Strings

  • Vectors containing 8-bit characters.

  • String literals yield canonical strings, which are immutable. No two canonical strings have the same sequence of characters. Can use identity (==) to test equality.

  • Sending copyMutable to a canonical string gives you a mutable string. Responds to at:Put: , etc.

  • Useful methods in traits string.

Strings

Strings are vectors which can contain 8-bit characters.

There are two kinds of strings in Self, mutable strings and immutable strings, also known as canonical strings.

A string literal, e.g., 'foo', is always a canonical string. The Virtual Machine has an internal table of canonical strings, such that there are no two canonical strings with the same sequence of characters. Hence, identity comparison can be used as equality on canonical strings. Self's identity comparison message is ==, just like Smalltalk. Canonical strings cannot be modified.

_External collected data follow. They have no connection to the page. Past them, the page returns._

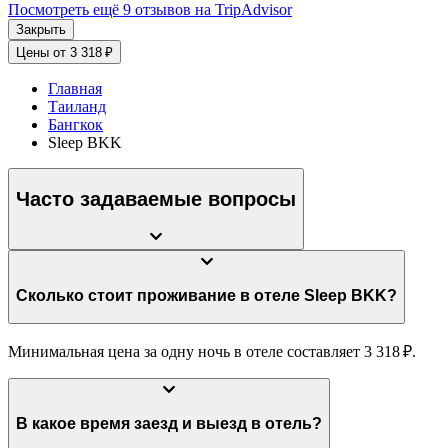
Посмотреть ещё 9 отзывов на TripAdvisor
Закрыть
Цены от 3 318 ₽
Главная
Таиланд
Бангкок
Sleep BKK
Часто задаваемые вопросы
Сколько стоит проживание в отеле Sleep BKK?
Минимальная цена за одну ночь в отеле составляет 3 318 ₽.
В какое время заезд и выезд в отель?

To do string processing, you can make mutable strings from canonical strings by sending copyMutable.

Mutable strings respond to at:Put:, first:, etc.

Most of the useful operations on strings are defined in traits string. There you will find methods to do simple parsing, evaluating strings as Self expressions, pattern matching, ordering, and many other things.

One unusual feature (especially for Smalltalk programmers): when you send at: to a string, the returned value is a one-element string! There are no distinct character objects.